On 10/8/2019 11:51 PM, wuzhouhui wrote:
>> -----Original Messages-----
>> From: "Junio C Hamano" <gits...@pobox.com>
>> Sent Time: 2019-10-09 11:02:44 (Wednesday)
>> To: wuzhouhui <wuzhouhu...@mails.ucas.ac.cn>
>> Cc: git@vger.kernel.org, cuif...@sugon.com
>> Subject: Re: How to find the commit that erase a change
>> wuzhouhui <wuzhouhu...@mails.ucas.ac.cn> writes:
>>> I have a file which contains complicated change history.
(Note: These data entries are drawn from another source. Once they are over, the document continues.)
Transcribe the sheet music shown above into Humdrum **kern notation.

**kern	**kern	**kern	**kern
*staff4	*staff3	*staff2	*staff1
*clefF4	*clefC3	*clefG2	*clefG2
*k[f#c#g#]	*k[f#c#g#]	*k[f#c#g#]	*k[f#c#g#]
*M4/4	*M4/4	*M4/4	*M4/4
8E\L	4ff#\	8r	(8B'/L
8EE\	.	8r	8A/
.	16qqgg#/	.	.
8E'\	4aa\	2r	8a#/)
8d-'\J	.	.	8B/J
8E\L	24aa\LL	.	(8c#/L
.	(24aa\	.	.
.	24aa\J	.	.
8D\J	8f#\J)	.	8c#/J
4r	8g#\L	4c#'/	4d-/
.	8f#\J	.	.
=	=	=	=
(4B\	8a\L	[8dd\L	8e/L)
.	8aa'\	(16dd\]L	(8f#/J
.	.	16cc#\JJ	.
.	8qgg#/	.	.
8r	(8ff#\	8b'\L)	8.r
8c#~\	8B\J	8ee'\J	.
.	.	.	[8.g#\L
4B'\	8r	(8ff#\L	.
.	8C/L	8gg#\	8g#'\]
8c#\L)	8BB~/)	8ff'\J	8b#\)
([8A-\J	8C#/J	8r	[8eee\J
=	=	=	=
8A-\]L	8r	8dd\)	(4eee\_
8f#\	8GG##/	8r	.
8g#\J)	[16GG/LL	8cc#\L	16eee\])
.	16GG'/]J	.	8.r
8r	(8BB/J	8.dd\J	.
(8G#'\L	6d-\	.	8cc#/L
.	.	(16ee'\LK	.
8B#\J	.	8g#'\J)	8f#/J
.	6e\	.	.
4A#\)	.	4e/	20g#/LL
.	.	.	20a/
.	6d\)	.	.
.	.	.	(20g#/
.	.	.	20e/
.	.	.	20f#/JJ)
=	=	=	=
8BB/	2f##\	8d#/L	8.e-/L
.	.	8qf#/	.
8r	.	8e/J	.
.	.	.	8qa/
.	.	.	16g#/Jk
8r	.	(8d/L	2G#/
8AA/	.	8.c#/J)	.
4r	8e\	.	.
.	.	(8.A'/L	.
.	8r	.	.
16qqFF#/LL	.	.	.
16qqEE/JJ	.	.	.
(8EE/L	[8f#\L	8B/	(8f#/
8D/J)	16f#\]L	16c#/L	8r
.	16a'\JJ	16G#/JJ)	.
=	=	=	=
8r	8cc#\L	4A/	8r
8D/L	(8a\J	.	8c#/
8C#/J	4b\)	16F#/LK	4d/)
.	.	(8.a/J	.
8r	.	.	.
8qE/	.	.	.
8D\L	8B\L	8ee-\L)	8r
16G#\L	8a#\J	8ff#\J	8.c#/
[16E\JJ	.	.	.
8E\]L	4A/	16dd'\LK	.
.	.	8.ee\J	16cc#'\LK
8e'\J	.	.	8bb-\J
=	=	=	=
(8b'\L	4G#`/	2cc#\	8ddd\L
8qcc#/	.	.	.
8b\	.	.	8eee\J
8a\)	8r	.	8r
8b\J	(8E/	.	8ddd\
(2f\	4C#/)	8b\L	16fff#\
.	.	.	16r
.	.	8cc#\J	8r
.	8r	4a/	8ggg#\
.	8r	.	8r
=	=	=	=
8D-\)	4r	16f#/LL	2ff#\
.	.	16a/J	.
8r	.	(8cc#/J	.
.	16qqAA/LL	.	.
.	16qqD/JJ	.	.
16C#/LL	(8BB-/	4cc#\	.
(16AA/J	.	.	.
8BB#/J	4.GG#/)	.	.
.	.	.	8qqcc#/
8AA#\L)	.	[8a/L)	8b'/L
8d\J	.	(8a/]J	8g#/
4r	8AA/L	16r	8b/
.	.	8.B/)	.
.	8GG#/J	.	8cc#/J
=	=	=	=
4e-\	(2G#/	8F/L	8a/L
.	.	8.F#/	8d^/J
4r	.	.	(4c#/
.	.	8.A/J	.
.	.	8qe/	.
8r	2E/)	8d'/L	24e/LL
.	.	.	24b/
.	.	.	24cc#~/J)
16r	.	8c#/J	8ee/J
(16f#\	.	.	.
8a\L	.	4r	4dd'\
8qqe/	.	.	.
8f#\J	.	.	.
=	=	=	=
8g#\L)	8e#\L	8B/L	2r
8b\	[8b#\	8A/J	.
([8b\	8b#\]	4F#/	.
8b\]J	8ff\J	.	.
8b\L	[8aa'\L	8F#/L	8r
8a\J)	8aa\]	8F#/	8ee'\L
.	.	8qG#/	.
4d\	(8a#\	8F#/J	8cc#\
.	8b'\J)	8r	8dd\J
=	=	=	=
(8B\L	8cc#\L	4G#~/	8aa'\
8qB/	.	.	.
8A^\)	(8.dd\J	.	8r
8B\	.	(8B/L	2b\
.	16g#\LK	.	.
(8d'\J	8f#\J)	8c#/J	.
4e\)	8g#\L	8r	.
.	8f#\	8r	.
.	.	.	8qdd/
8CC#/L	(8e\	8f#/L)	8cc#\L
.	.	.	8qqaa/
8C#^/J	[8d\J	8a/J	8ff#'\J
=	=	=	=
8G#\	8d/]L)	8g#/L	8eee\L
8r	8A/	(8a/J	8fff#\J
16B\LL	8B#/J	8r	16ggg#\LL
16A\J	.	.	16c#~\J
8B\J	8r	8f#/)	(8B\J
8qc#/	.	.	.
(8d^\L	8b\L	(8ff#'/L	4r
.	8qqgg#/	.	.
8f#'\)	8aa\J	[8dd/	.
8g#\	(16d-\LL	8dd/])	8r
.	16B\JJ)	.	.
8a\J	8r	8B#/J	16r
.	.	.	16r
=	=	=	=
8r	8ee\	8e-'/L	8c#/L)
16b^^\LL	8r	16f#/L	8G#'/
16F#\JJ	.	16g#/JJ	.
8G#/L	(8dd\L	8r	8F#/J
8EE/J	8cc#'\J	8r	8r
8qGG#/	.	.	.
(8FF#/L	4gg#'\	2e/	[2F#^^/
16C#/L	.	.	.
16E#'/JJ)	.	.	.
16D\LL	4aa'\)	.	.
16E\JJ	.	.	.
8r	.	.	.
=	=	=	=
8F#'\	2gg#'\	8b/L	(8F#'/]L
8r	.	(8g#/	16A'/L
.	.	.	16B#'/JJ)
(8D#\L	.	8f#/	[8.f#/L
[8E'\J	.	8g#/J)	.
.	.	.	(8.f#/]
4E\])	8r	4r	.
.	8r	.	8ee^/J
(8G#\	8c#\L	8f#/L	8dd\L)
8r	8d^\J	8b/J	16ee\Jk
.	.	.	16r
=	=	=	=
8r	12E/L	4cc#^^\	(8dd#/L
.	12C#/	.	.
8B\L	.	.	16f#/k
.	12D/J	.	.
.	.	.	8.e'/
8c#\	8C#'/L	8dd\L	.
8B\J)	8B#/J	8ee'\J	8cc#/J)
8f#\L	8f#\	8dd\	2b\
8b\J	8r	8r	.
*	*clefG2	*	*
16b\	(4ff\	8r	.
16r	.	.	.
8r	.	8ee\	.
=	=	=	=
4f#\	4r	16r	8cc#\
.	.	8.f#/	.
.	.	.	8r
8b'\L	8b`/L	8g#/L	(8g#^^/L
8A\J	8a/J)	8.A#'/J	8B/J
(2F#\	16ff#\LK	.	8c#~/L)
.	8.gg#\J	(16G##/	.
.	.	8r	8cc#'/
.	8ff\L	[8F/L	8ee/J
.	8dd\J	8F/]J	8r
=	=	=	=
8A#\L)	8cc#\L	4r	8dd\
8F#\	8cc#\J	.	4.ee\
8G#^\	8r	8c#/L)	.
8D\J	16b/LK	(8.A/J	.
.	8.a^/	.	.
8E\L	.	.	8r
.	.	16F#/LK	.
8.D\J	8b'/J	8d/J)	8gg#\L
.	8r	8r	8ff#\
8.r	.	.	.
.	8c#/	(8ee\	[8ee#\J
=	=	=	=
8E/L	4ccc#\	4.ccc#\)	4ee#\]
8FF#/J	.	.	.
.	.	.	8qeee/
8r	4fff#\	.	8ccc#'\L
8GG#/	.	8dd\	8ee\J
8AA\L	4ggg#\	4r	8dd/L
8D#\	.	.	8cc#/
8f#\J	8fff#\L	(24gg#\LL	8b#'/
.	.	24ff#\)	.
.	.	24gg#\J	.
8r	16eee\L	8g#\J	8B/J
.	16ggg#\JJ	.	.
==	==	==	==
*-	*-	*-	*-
When I use
>>>     git log -p file
>>> to see all changes made in this file, I found that a change disappeared
>>> for no reason.
>> "git log [-p] <pathspec>" is not about seeing *all* changes made to
>> the path(s) that match the pathspec.  Especially when your history
>> has merges, the command is to give you _one_ simplest explanation as
>> to how the contents of the path(s) came to be in the shape you see
>> in HEAD.
>> So for example, if you have a history like this (time flows from
>> left to right):
>>     O-----A-----B----M-----N
>>            \        /
>>             \      /
>>              X----Y
>> where A or B did *not* touch "file", X added a definition of func()
>> to "file", Y reverted the change X made to "file", M made a natural
>> merge between B and Y and N did not touch "file", "git log N file"
>> would not even show the existence of commits X or Y.  In the larger
>> picture, at ancient time O, the file started without func(), and
>> none of the commits A, B, M or N felt the need to add it and as the
>> result, N does not need the unwanted func().  So "file's contents
>> are the same since O throughout the history reaching N" is given as
>> _one_ simplest explanation.
>> The "--full-history" option may help, though.
> "--full-history" doesn't resolve my problem, but
>     git log -p -c file
> does. I found that my change was erased in a merge commit.

In these cases of erased merge commits, I find that

        git log --simplify-merges -- file

works best for finding the merge responsible. Just the
--full-history option may include many extra merges (if you
work in a repo with many collaborators).